India extended de-jure recognition to Israel in 1950 and permitted Israel to maintain a consulate in Mumbai to facilitate the voluntary immigration of thousands of Indian Jews to Israel. Thousands of Indians also travelled to Israel for special courses in agricultural technology and community development. The establishment of diplomatic relations benefited both countries immensely.
The relations developed but the turning point was the visit of the Prime Minister of India Narendra Modi to Israel on 4 July 2017. This was the first occasion for an Indian Prime Minister to visit Israel. It led to the opening of many doors in the political-military and economic fields. The then Israeli Prime Minister Benjamin Netanyahu made a historic visit to India from 14 to 19 January 2018. It was the second time that an Israeli Prime Minister had visited our country. It further strengthened the relationship.
It was on 6 June 2019, when in an unprecedented move, India voted in support of Israel at the United Nations (UN) Economic and Social Council (ECOSOC) to deny observer status to a Palestinian human rights organisation named Shahed. It is also pertinent to note that China, Russia, Saudi Arabia, Pakistan and some others voted in favour of Palestine. Maya Kadosh, the Deputy Chief of the Israel embassy in India, referred to Shahed, the Palestinian Organisation as a terrorist organisation with links to the Hezbollah and Palestinian Islamic Jihad. This was a historic moment in our relations. Thereafter India maintained a stance that was both balanced and systematic with these countries.

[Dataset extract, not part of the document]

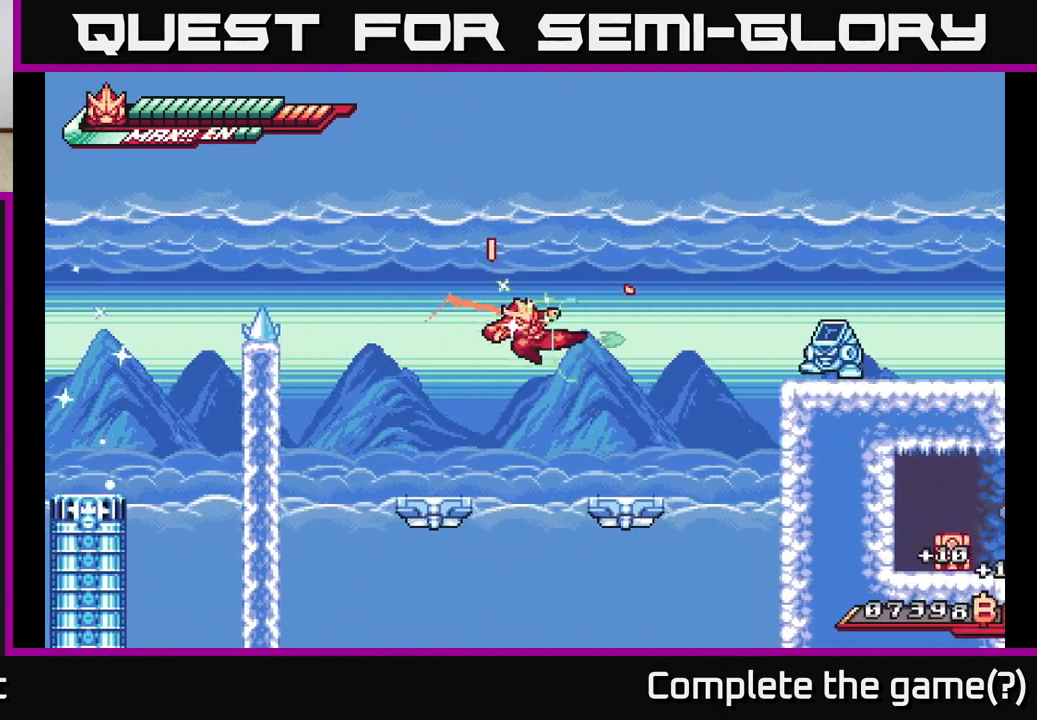
{"buttons": ["A", "X", "L2"], "left_stick": "right", "right_stick": "center", "events": [[133, "A", "up"], [367, "L2", "down"], [400, "A", "down"], [500, "X", "down"]]}
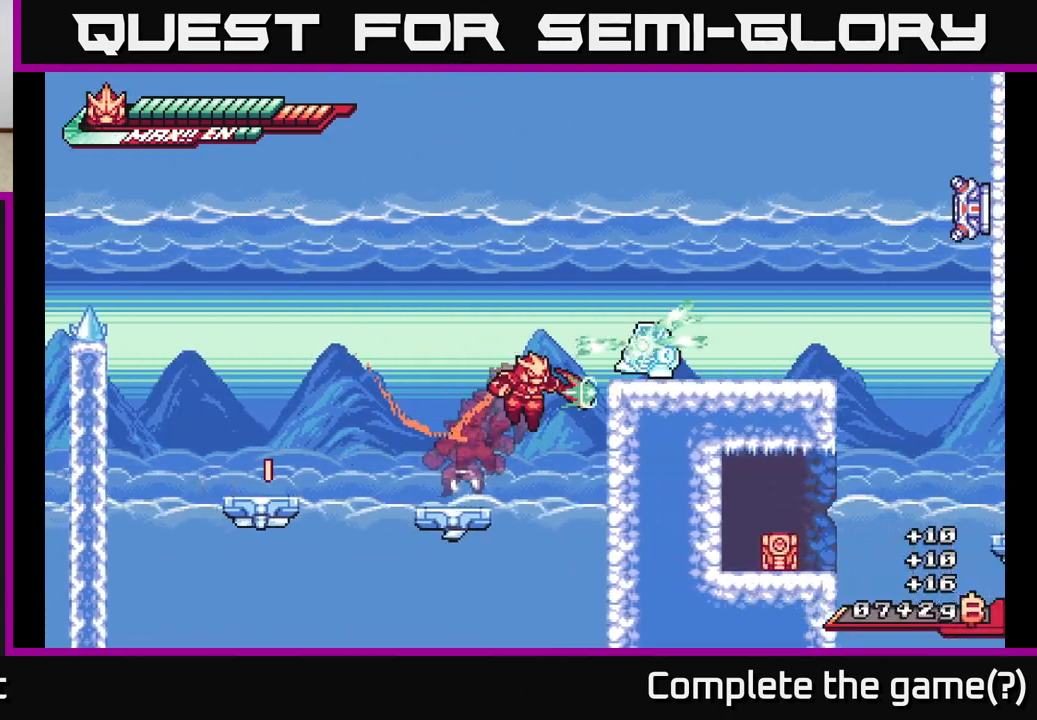
{"buttons": ["X"], "left_stick": "center", "right_stick": "center", "events": [[133, "L2", "up"], [133, "X", "up"], [183, "left_stick", "center"], [217, "X", "down"], [350, "X", "up"], [450, "X", "down"], [467, "A", "up"]]}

The recent Israel-Hamas conflict witnessed a number of resolutions in the United Nations. The last resolution was on 27 May 2021 which India abstained. The resolution moved by Pakistan and Palestine called on the President of the UN Human Rights Council to set up an independent international commission of inquiry into the events which led to the current Gaza crisis. The resolution was passed by 24 votes in favour. This would be the first time a Commission of Inquiry has received a continuing mandate. Briefly, it implies that it is not time-bound. India’s statement read out by the Permanent Representative was on similar lines as delivered in the Security Council and General Assembly earlier. Welcoming the cease-fire, India reiterated that none of the parties should attempt the unilateral change of the existing status quo in East Jerusalem and its neighbourhoods.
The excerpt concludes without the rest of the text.